• **TO-DO ITEM**
From start to end, write out the following data exactly, apart from its images.

[Image and design file data]

▽

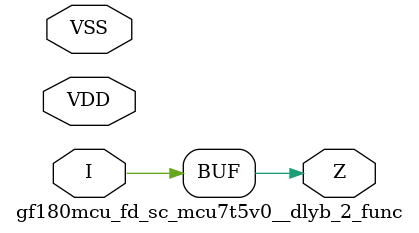
<source format=v>

module gf180mcu_fd_sc_mcu7t5v0__dlyb_2_func( I, Z, VDD, VSS );
input I;
inout VDD, VSS;
output Z;

	buf MGM_BG_0( Z, I );

endmodule

</source>
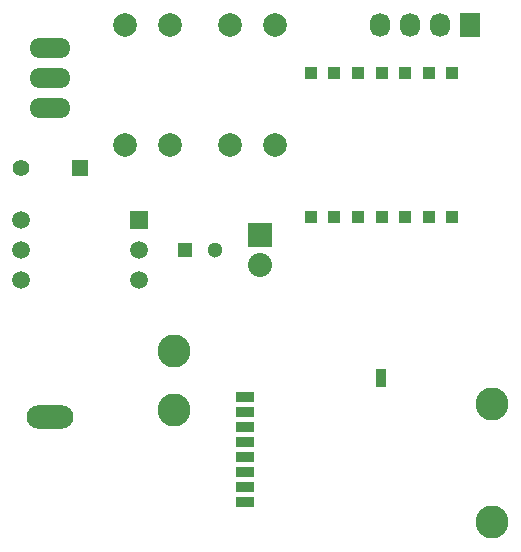
<source format=gbs>
G04 #@! TF.FileFunction,Soldermask,Bot*
%FSLAX46Y46*%
G04 Gerber Fmt 4.6, Leading zero omitted, Abs format (unit mm)*
G04 Created by KiCad (PCBNEW (2015-10-22 BZR 6274, Git d63c017)-product) date 27.10.2015 3:27:05*
%MOMM*%
G01*
G04 APERTURE LIST*
%ADD10C,0.150000*%
%ADD11R,1.300000X1.300000*%
%ADD12C,1.300000*%
%ADD13R,1.400000X1.400000*%
%ADD14C,1.400000*%
%ADD15R,1.501140X1.501140*%
%ADD16C,1.501140*%
%ADD17R,1.727200X2.032000*%
%ADD18O,1.727200X2.032000*%
%ADD19R,1.000000X1.000000*%
%ADD20R,1.500000X0.900000*%
%ADD21R,0.900000X1.500000*%
%ADD22O,3.500120X1.699260*%
%ADD23C,1.998980*%
%ADD24R,2.032000X2.032000*%
%ADD25O,2.032000X2.032000*%
%ADD26C,2.799080*%
%ADD27O,3.962400X1.981200*%
G04 APERTURE END LIST*
D10*
D11*
X181610000Y-140970000D03*
D12*
X184110000Y-140970000D03*
D13*
X172720000Y-133985000D03*
D14*
X167720000Y-133985000D03*
D15*
X177721260Y-138430000D03*
D16*
X177721260Y-140970000D03*
X177721260Y-143510000D03*
X167721280Y-143510000D03*
X167721280Y-140970000D03*
X167721280Y-138430000D03*
D17*
X205740000Y-121920000D03*
D18*
X203200000Y-121920000D03*
X200660000Y-121920000D03*
X198120000Y-121920000D03*
D19*
X192220000Y-138180000D03*
X194220000Y-138180000D03*
X196220000Y-138180000D03*
X198220000Y-138180000D03*
X200220000Y-138180000D03*
X202220000Y-138180000D03*
X204220000Y-138180000D03*
X192220000Y-125980000D03*
X194220000Y-125980000D03*
X196220000Y-125980000D03*
X198220000Y-125980000D03*
X200220000Y-125980000D03*
X202220000Y-125980000D03*
X204220000Y-125980000D03*
D20*
X186690000Y-162280000D03*
X186690000Y-161010000D03*
X186690000Y-159740000D03*
X186690000Y-158460000D03*
X186690000Y-157200000D03*
X186690000Y-155930000D03*
X186690000Y-154650000D03*
X186690000Y-153380000D03*
D21*
X198190000Y-151830000D03*
D22*
X170180000Y-126365000D03*
X170180000Y-128905000D03*
X170180000Y-123825000D03*
D23*
X180340000Y-132080000D03*
X180340000Y-121920000D03*
X189230000Y-132080000D03*
X189230000Y-121920000D03*
X176530000Y-121920000D03*
X176530000Y-132080000D03*
X185420000Y-121920000D03*
X185420000Y-132080000D03*
D24*
X187960000Y-139700000D03*
D25*
X187960000Y-142240000D03*
D26*
X180610000Y-149520000D03*
X180610000Y-154520000D03*
X207610000Y-164020000D03*
X207610000Y-154020000D03*
D27*
X170180000Y-155100000D03*
M02*

</source>
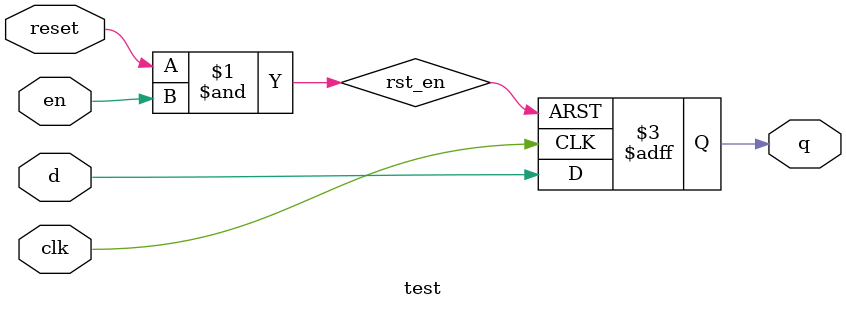
<source format=v>
module test (q, clk, en, reset, d);
  output q;
  input clk, en, reset, d;
  reg q;
  wire clk, en, reset, d;
  wire rst_en;
and U_and_1(rst_en, reset, en);
always @( posedge clk or posedge rst_en )
if (rst_en )
q <= 1'b0;
else
q <= d;
endmodule


</source>
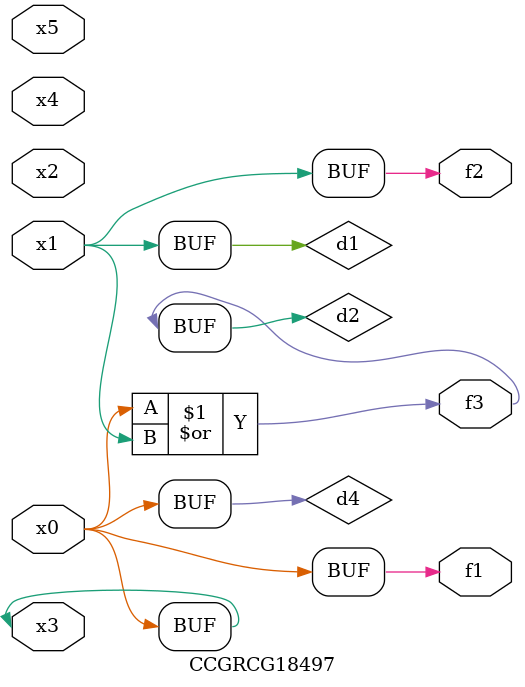
<source format=v>
module CCGRCG18497(
	input x0, x1, x2, x3, x4, x5,
	output f1, f2, f3
);

	wire d1, d2, d3, d4;

	and (d1, x1);
	or (d2, x0, x1);
	nand (d3, x0, x5);
	buf (d4, x0, x3);
	assign f1 = d4;
	assign f2 = d1;
	assign f3 = d2;
endmodule

</source>
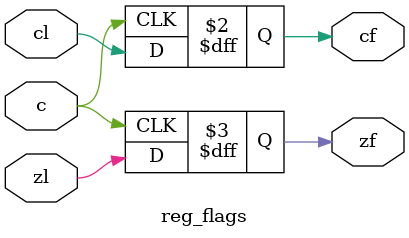
<source format=v>
module reg_flags (c, cl, zl, cf, zf);
input c;
input zl, cl;

output cf;
reg cf;

output zf;
reg zf;

always @(posedge c)
begin
	cf = cl;
	zf = zl;
end

endmodule

</source>
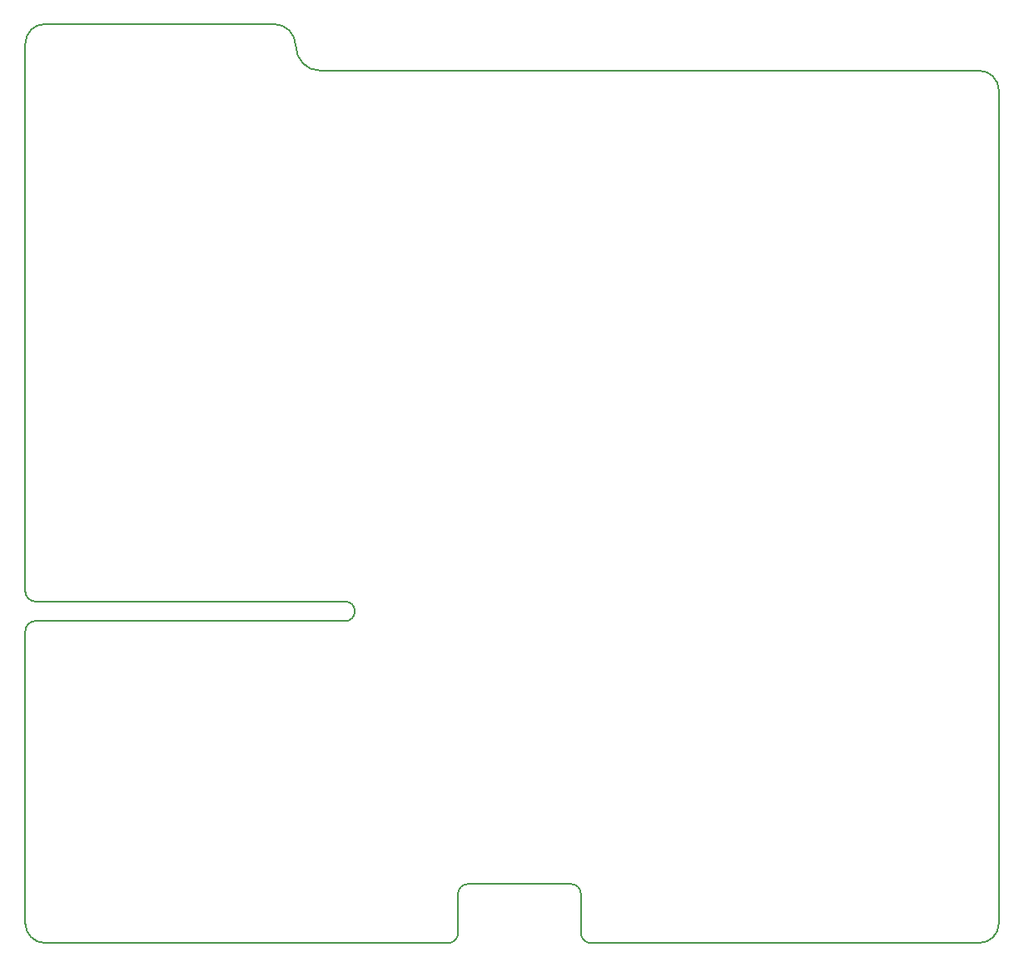
<source format=gm1>
G04 #@! TF.GenerationSoftware,KiCad,Pcbnew,5.0.2+dfsg1-1~bpo9+1*
G04 #@! TF.CreationDate,2019-05-09T23:15:53+03:00*
G04 #@! TF.ProjectId,esp32-rfm-gateway,65737033-322d-4726-966d-2d6761746577,rev?*
G04 #@! TF.SameCoordinates,Original*
G04 #@! TF.FileFunction,Profile,NP*
%FSLAX46Y46*%
G04 Gerber Fmt 4.6, Leading zero omitted, Abs format (unit mm)*
G04 Created by KiCad (PCBNEW 5.0.2+dfsg1-1~bpo9+1) date Jo 09 mai 2019 23:15:53 +0300*
%MOMM*%
%LPD*%
G01*
G04 APERTURE LIST*
%ADD10C,0.200000*%
G04 APERTURE END LIST*
D10*
X61250000Y-43750000D02*
G75*
G02X63500000Y-46000000I0J-2250000D01*
G01*
X66000000Y-48500000D02*
G75*
G02X63500000Y-46000000I0J2500000D01*
G01*
X68500000Y-102500000D02*
G75*
G02X68500000Y-104500000I0J-1000000D01*
G01*
X36000000Y-105500000D02*
G75*
G02X37000000Y-104500000I1000000J0D01*
G01*
X37000000Y-102500000D02*
G75*
G02X36000000Y-101500000I0J1000000D01*
G01*
X80000000Y-136250000D02*
G75*
G02X79000000Y-137250000I-1000000J0D01*
G01*
X80000000Y-132250000D02*
G75*
G02X81000000Y-131250000I1000000J0D01*
G01*
X91500000Y-131250000D02*
G75*
G02X92500000Y-132250000I0J-1000000D01*
G01*
X93500000Y-137250000D02*
G75*
G02X92500000Y-136250000I0J1000000D01*
G01*
X38000000Y-137250000D02*
G75*
G02X36000000Y-135250000I0J2000000D01*
G01*
X135000000Y-135250000D02*
G75*
G02X133000000Y-137250000I-2000000J0D01*
G01*
X133000000Y-48500000D02*
G75*
G02X135000000Y-50500000I0J-2000000D01*
G01*
X36000000Y-45750000D02*
G75*
G02X38000000Y-43750000I2000000J0D01*
G01*
X36000000Y-101500000D02*
X36000000Y-45750000D01*
X68500000Y-104500000D02*
X37000000Y-104500000D01*
X37000000Y-102500000D02*
X68500000Y-102500000D01*
X61250000Y-43750000D02*
X38000000Y-43750000D01*
X133000000Y-48500000D02*
X66000000Y-48500000D01*
X135000000Y-135250000D02*
X135000000Y-50500000D01*
X93500000Y-137250000D02*
X133000000Y-137250000D01*
X92500000Y-132250000D02*
X92500000Y-136250000D01*
X81000000Y-131250000D02*
X91500000Y-131250000D01*
X80000000Y-136250000D02*
X80000000Y-132250000D01*
X38000000Y-137250000D02*
X79000000Y-137250000D01*
X36000000Y-105500000D02*
X36000000Y-135250000D01*
M02*

</source>
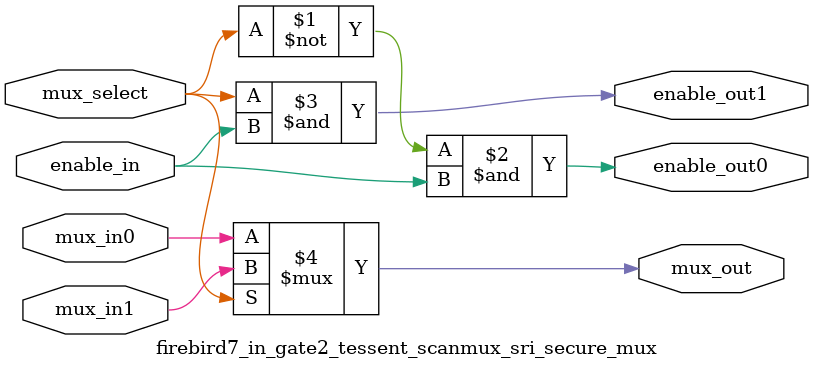
<source format=v>

module firebird7_in_gate2_tessent_scanmux_sri_secure_mux (
  input wire mux_in0,
  input wire mux_in1,
  output wire mux_out,
  input wire mux_select,
  input wire enable_in,
  output wire enable_out0,
  output wire enable_out1
);
  assign enable_out0     = ~mux_select & enable_in;
  assign enable_out1     =  mux_select & enable_in;
 
  assign mux_out         = mux_select ? mux_in1 : mux_in0;
 
endmodule

</source>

△

• **RESULT OF THE EXERCISE**
<source format=v>

module gf180mcu_fd_sc_mcu7t5v0__dlyb_2_func( I, Z, VDD, VSS );
input I;
inout VDD, VSS;
output Z;

	buf MGM_BG_0( Z, I );

endmodule

</source>
<source format=gbs>
G04 #@! TF.FileFunction,Soldermask,Bot*
%FSLAX46Y46*%
G04 Gerber Fmt 4.6, Leading zero omitted, Abs format (unit mm)*
G04 Created by KiCad (PCBNEW (2015-10-22 BZR 6274, Git d63c017)-product) date 27.10.2015 3:27:05*
%MOMM*%
G01*
G04 APERTURE LIST*
%ADD10C,0.150000*%
%ADD11R,1.300000X1.300000*%
%ADD12C,1.300000*%
%ADD13R,1.400000X1.400000*%
%ADD14C,1.400000*%
%ADD15R,1.501140X1.501140*%
%ADD16C,1.501140*%
%ADD17R,1.727200X2.032000*%
%ADD18O,1.727200X2.032000*%
%ADD19R,1.000000X1.000000*%
%ADD20R,1.500000X0.900000*%
%ADD21R,0.900000X1.500000*%
%ADD22O,3.500120X1.699260*%
%ADD23C,1.998980*%
%ADD24R,2.032000X2.032000*%
%ADD25O,2.032000X2.032000*%
%ADD26C,2.799080*%
%ADD27O,3.962400X1.981200*%
G04 APERTURE END LIST*
D10*
D11*
X181610000Y-140970000D03*
D12*
X184110000Y-140970000D03*
D13*
X172720000Y-133985000D03*
D14*
X167720000Y-133985000D03*
D15*
X177721260Y-138430000D03*
D16*
X177721260Y-140970000D03*
X177721260Y-143510000D03*
X167721280Y-143510000D03*
X167721280Y-140970000D03*
X167721280Y-138430000D03*
D17*
X205740000Y-121920000D03*
D18*
X203200000Y-121920000D03*
X200660000Y-121920000D03*
X198120000Y-121920000D03*
D19*
X192220000Y-138180000D03*
X194220000Y-138180000D03*
X196220000Y-138180000D03*
X198220000Y-138180000D03*
X200220000Y-138180000D03*
X202220000Y-138180000D03*
X204220000Y-138180000D03*
X192220000Y-125980000D03*
X194220000Y-125980000D03*
X196220000Y-125980000D03*
X198220000Y-125980000D03*
X200220000Y-125980000D03*
X202220000Y-125980000D03*
X204220000Y-125980000D03*
D20*
X186690000Y-162280000D03*
X186690000Y-161010000D03*
X186690000Y-159740000D03*
X186690000Y-158460000D03*
X186690000Y-157200000D03*
X186690000Y-155930000D03*
X186690000Y-154650000D03*
X186690000Y-153380000D03*
D21*
X198190000Y-151830000D03*
D22*
X170180000Y-126365000D03*
X170180000Y-128905000D03*
X170180000Y-123825000D03*
D23*
X180340000Y-132080000D03*
X180340000Y-121920000D03*
X189230000Y-132080000D03*
X189230000Y-121920000D03*
X176530000Y-121920000D03*
X176530000Y-132080000D03*
X185420000Y-121920000D03*
X185420000Y-132080000D03*
D24*
X187960000Y-139700000D03*
D25*
X187960000Y-142240000D03*
D26*
X180610000Y-149520000D03*
X180610000Y-154520000D03*
X207610000Y-164020000D03*
X207610000Y-154020000D03*
D27*
X170180000Y-155100000D03*
M02*

</source>
<source format=v>
module test (q, clk, en, reset, d);
  output q;
  input clk, en, reset, d;
  reg q;
  wire clk, en, reset, d;
  wire rst_en;
and U_and_1(rst_en, reset, en);
always @( posedge clk or posedge rst_en )
if (rst_en )
q <= 1'b0;
else
q <= d;
endmodule


</source>
<source format=v>
module CCGRCG18497(
	input x0, x1, x2, x3, x4, x5,
	output f1, f2, f3
);

	wire d1, d2, d3, d4;

	and (d1, x1);
	or (d2, x0, x1);
	nand (d3, x0, x5);
	buf (d4, x0, x3);
	assign f1 = d4;
	assign f2 = d1;
	assign f3 = d2;
endmodule

</source>
<source format=v>
module reg_flags (c, cl, zl, cf, zf);
input c;
input zl, cl;

output cf;
reg cf;

output zf;
reg zf;

always @(posedge c)
begin
	cf = cl;
	zf = zl;
end

endmodule

</source>
<source format=gm1>
G04 #@! TF.GenerationSoftware,KiCad,Pcbnew,5.0.2+dfsg1-1~bpo9+1*
G04 #@! TF.CreationDate,2019-05-09T23:15:53+03:00*
G04 #@! TF.ProjectId,esp32-rfm-gateway,65737033-322d-4726-966d-2d6761746577,rev?*
G04 #@! TF.SameCoordinates,Original*
G04 #@! TF.FileFunction,Profile,NP*
%FSLAX46Y46*%
G04 Gerber Fmt 4.6, Leading zero omitted, Abs format (unit mm)*
G04 Created by KiCad (PCBNEW 5.0.2+dfsg1-1~bpo9+1) date Jo 09 mai 2019 23:15:53 +0300*
%MOMM*%
%LPD*%
G01*
G04 APERTURE LIST*
%ADD10C,0.200000*%
G04 APERTURE END LIST*
D10*
X61250000Y-43750000D02*
G75*
G02X63500000Y-46000000I0J-2250000D01*
G01*
X66000000Y-48500000D02*
G75*
G02X63500000Y-46000000I0J2500000D01*
G01*
X68500000Y-102500000D02*
G75*
G02X68500000Y-104500000I0J-1000000D01*
G01*
X36000000Y-105500000D02*
G75*
G02X37000000Y-104500000I1000000J0D01*
G01*
X37000000Y-102500000D02*
G75*
G02X36000000Y-101500000I0J1000000D01*
G01*
X80000000Y-136250000D02*
G75*
G02X79000000Y-137250000I-1000000J0D01*
G01*
X80000000Y-132250000D02*
G75*
G02X81000000Y-131250000I1000000J0D01*
G01*
X91500000Y-131250000D02*
G75*
G02X92500000Y-132250000I0J-1000000D01*
G01*
X93500000Y-137250000D02*
G75*
G02X92500000Y-136250000I0J1000000D01*
G01*
X38000000Y-137250000D02*
G75*
G02X36000000Y-135250000I0J2000000D01*
G01*
X135000000Y-135250000D02*
G75*
G02X133000000Y-137250000I-2000000J0D01*
G01*
X133000000Y-48500000D02*
G75*
G02X135000000Y-50500000I0J-2000000D01*
G01*
X36000000Y-45750000D02*
G75*
G02X38000000Y-43750000I2000000J0D01*
G01*
X36000000Y-101500000D02*
X36000000Y-45750000D01*
X68500000Y-104500000D02*
X37000000Y-104500000D01*
X37000000Y-102500000D02*
X68500000Y-102500000D01*
X61250000Y-43750000D02*
X38000000Y-43750000D01*
X133000000Y-48500000D02*
X66000000Y-48500000D01*
X135000000Y-135250000D02*
X135000000Y-50500000D01*
X93500000Y-137250000D02*
X133000000Y-137250000D01*
X92500000Y-132250000D02*
X92500000Y-136250000D01*
X81000000Y-131250000D02*
X91500000Y-131250000D01*
X80000000Y-136250000D02*
X80000000Y-132250000D01*
X38000000Y-137250000D02*
X79000000Y-137250000D01*
X36000000Y-105500000D02*
X36000000Y-135250000D01*
M02*

</source>
<source format=v>

module firebird7_in_gate2_tessent_scanmux_sri_secure_mux (
  input wire mux_in0,
  input wire mux_in1,
  output wire mux_out,
  input wire mux_select,
  input wire enable_in,
  output wire enable_out0,
  output wire enable_out1
);
  assign enable_out0     = ~mux_select & enable_in;
  assign enable_out1     =  mux_select & enable_in;
 
  assign mux_out         = mux_select ? mux_in1 : mux_in0;
 
endmodule

</source>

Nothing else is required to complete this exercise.